I caught Tam’s eye and smiled, conveying that I was proud of her. I understood the need to keep all of us here on Alpha Team, but it was stunting her career growth. She refused to blame the circumstances and tended to think she wasn’t leadership material. Too many years of being the vice-president of student council, the understudy in college plays, the second-best logistician at the agency. She needed this confidence boost.
“Thank you,” Tam said again. Her voice grew stronger as she turned her attention to the job at hand. “But I have to register my concern with this planned operation.”
“I share your concern,” TJ said. “But Jensen, of all people, has a mitigation plan.”
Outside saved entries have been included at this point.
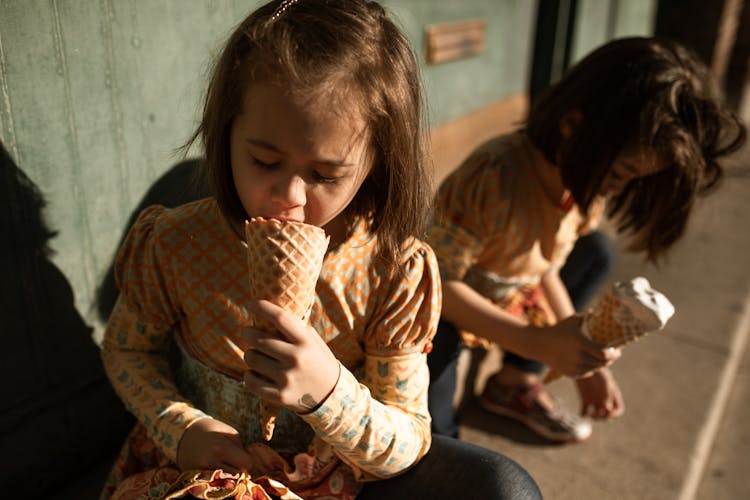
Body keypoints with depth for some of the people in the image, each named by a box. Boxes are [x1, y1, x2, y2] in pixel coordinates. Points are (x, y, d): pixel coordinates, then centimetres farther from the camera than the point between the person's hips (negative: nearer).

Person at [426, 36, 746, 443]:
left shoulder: (586, 183, -10)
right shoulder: (493, 178, -35)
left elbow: (546, 271, 1)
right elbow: (438, 279, -31)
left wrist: (589, 364, -3)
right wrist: (537, 342, -37)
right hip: (439, 305, -8)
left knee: (596, 252, 6)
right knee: (438, 330, -38)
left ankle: (516, 383, 8)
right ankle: (438, 439, -8)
I wanted to hug TJ for giving Sparks her moment to shine, even if it was the result of shitty circumstances, which I’d caused. Thus, I ignored his little dig, which I knew was said with love anyway, and started explaining the slide Alder showed on the screen. I ran through the broad strokes of the discoveries we’d made on Franklin’s phone and where those had led us, making sure everyone on the team had the same understanding of the operation since they’d received the briefing notes only fifteen minutes before the meeting.
“That leads us to the hacking competition,” I said. This was the part I hadn’t yet explained to Tam, so I glanced at her as I spoke. “We anticipate the Carbonados will provide security themselves, but Franklin is tasked with staffing the event with caterers. That will allow us to put Kessler and Li in the building as serving staff.”
“I’m already getting you set up,” Alder told them.
Cynthia frowned. “Back up, Jensen. I’m sure someone in that world who could recognize you has paid attention to your ‘case’.” She put air quotes around the last word. “How are you going to explain being there when you’re supposed to be in a federal prison?”